Our idea was, look, the people that are trying to fight the fight within these companies, they're change makers, they're leaders. They are trying to teach their company how to move forward into this future together as a team. If we can create material to empower them that they can then use to educate people within their organizations, everybody wins. You're starting to see people with Digital Shelf in their job title, for example, in manufacturers, and these folks are starting to hang out together. So that's what we're trying to do is if we can give them a place where they can come and they can talk and they can learn from each other, and we can provide some educational materials, we think that's a worthwhile investment. Ultimately, it's one of those market growing investments where I can't tell you exactly how it ties to our revenue, but I believe that if that market grows and they are successful, then for sure, we're going to be disproportionately benefiting from it because we're the leaders in our space.
Peep Laja:
What are three of Rob's winning strategies?
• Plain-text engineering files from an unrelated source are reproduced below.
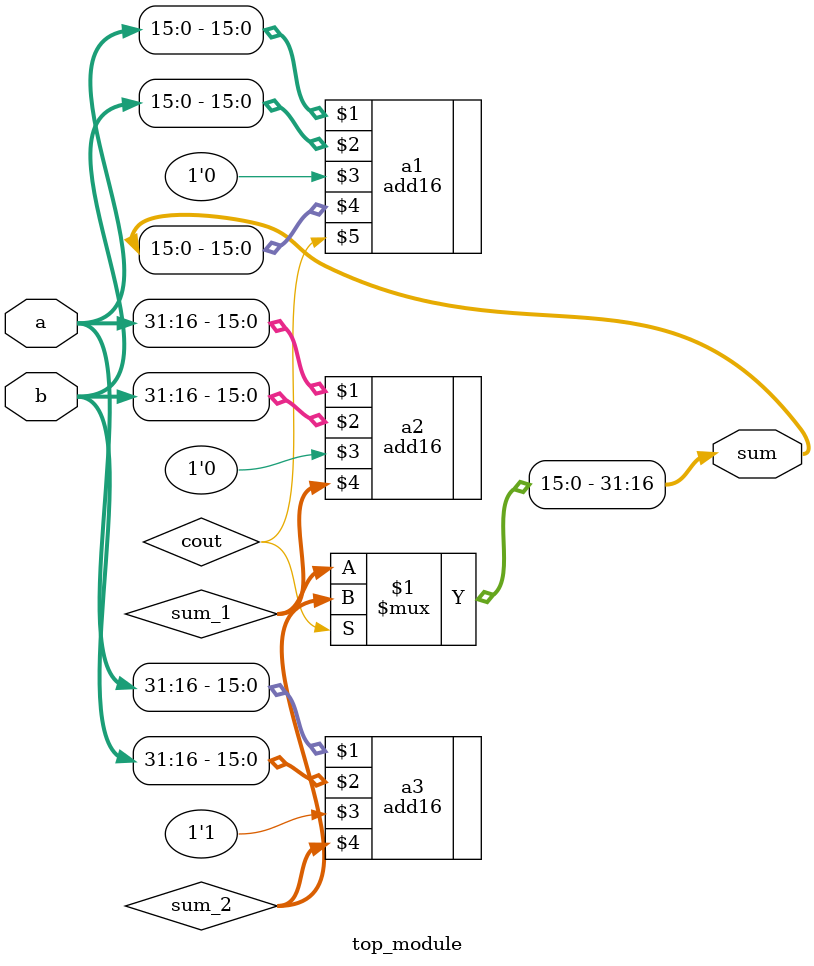
<source format=v>
module top_module(
    input [31:0] a,
    input [31:0] b,
    output [31:0] sum
);

    wire cout;
    wire [31:16] sum_1;
    wire [31:16] sum_2;

    add16 a1(a[15:0], b[15:0], 1'b0, sum[15:0], cout);
    add16 a2(a[31:16],b[31:16], 1'b0, sum_1[31:16], );
    add16 a3(a[31:16],b[31:16], 1'b1, sum_2[31:16], );

    assign sum[31:16] = cout?sum_2:sum_1;

endmodule

</source>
One, stick with what works for a long time, but be ready to diversify your customer acquisition strategy when the unit economics change.
Rob Gonzalez:
You want to look at your cost of acquisition, and if that cost starts tweaking out at you, that's the very moment that you really go deep on the cost, and then start thinking about a second pipe source .
Peep Laja:
Two, be conscious of how your first hires affect your organization's culture in the long term.
Rob Gonzalez:
You don't get to decide what the culture is on your own. The culture is going to be this, to some extent organically developed thing.
Peep Laja:
Three, be deliberate about your pricing strategy.
Rob Gonzalez:
Doing that hard work on a customer-by-customer basis to build the business case is what allows you to have pricing strength.
Peep Laja:
One last takeaway from Rob.
Rob Gonzalez:
I, with a lot of confidence, I believe that if that market grows, then for sure we're going to be disproportionately benefiting from it because we're the leaders in our space.